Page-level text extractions
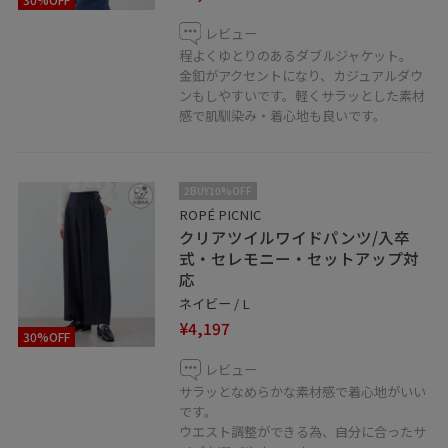
レビュー
程よくゆとりのあるダブルジャケット。
金釦がアクセントになり、カジュアルダウ
ンもしやすいです。軽くサラッとした素材
感で肌馴染み・着心地も良いです。
2BUY10%OFF
ROPÉ PICNIC
クリアツイルワイドパンツ/入卒
式・セレモニー・セットアップ対
応
ネイビー / L
¥4,197
30%OFF
レビュー
サラッとなめらかな素材感で着心地がいい
です。
ウエスト調整ができる為、自分に合ったサ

■ Request
Write out the records again without the pictures, substituting "口コミ" for every "レビュー" and leaving everything else unchanged.

■ Response
口コミ
程よくゆとりのあるダブルジャケット。
金釦がアクセントになり、カジュアルダウ
ンもしやすいです。軽くサラッとした素材
感で肌馴染み・着心地も良いです。
2BUY10%OFF
ROPÉ PICNIC
クリアツイルワイドパンツ/入卒
式・セレモニー・セットアップ対
応
ネイビー / L
¥4,197
30%OFF
口コミ
サラッとなめらかな素材感で着心地がいい
です。
ウエスト調整ができる為、自分に合ったサ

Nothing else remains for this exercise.